China’s leaders have long made a habit of under promising on growth while over delivering. In the double-digit growth decades, GDP growth usually came in, surprise, surprise, handily above the official target rate.
Even as the process of decelerating growth to a more sustainable pace has taken hold over the past few years, official targets have been set at lower than likely outcomes. The current prolonged slowdown of the global economy allied to the willingness of the new leadership to push ahead with necessary structural reform (“rebalancing”) of the economy even at the expense of propping up GDP growth requires expectations and targets to be lowered yet again.
The immediate timing of finance minister Lou Jiwei’s comments in Washington that Beijing may be willing to tolerate economic growth in the second half of the this year of less than 7% may be driven by the imminence of the release of the second-quarter GDP figures on July 15; these are expected to show a further slowing from the first-quarter’s 7.7%. But they fit into a pattern of statements from senior officials that seek to send a domestic message that slowing growth is part of the Party’s management of the economy to take China to the necessary next phase of its development.
At the same time, the country’s economic managers have to ensure that slowing growth doesn’t generate social unrest that could pose a challenge to the Party’s political authority. This process of expectations setting is well underway. Seven percent is the target annual growth rate across the current (2011-15) five-year plan, don’t forget, even if 7.5% is the target for this year (which implies a contingency allowance for some sub-7% growth years ahead).
It is an exercise in managing a soft landing as opposed to a hard crash. The immediate threat of slowing growth to stability would be a spike in unemployment leading to social unrest. Yet, remember, too, how for years, 8% GDP growth was held to be the magic number below with growth couldn’t be allowed to fall or society would collapse in mass unemployment. Yet the growth rate has slipped below 8% without those dire consequences coming true.
The bigger risk to stability (as Beijing is well aware) is the consequences of over-investment and the huge expansion of the shadow banking system blowing up. It will take the rebalancing structural reforms to defuse those threats. They, in turn, will take time to put in place.

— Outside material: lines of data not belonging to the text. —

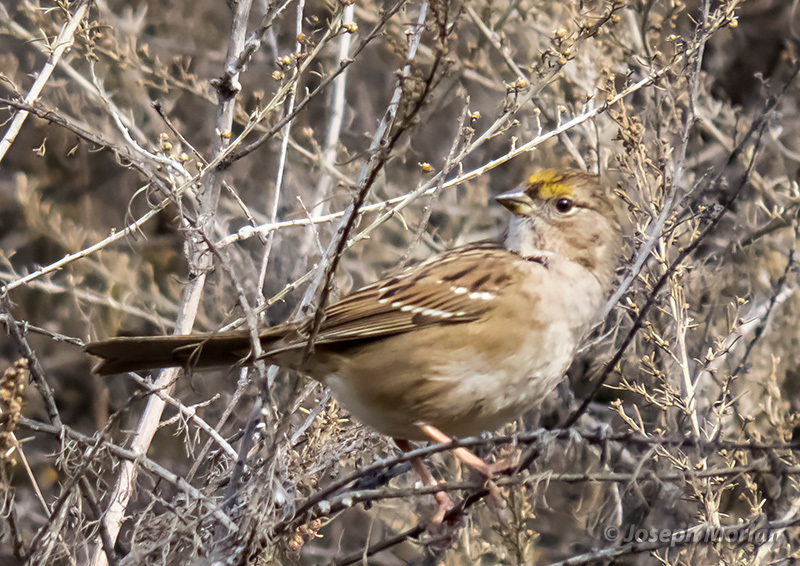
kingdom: Animalia
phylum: Chordata
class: Aves
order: Passeriformes
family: Passerellidae
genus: Zonotrichia
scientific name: Zonotrichia atricapilla
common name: Golden-crowned sparrow
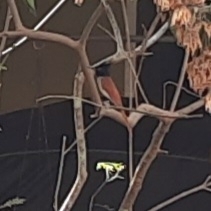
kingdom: Animalia
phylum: Chordata
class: Aves
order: Passeriformes
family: Monarchidae
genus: Terpsiphone
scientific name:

Beijing, meanwhile, has a nuanced message to deliver. For decades a simple GDP growth number — the higher the better, but always met if you didn’t peer too closely under the hood — was how it communicated that it was delivering the increasing living standards for all Chinese on which the legitimacy of its monopoly on power rested. Now it has to emphasize that the quality of growth is more important than the quantity. Less is more will be a new experience for a couple of generations — of citizens, officials and investors — which have only known more to be more.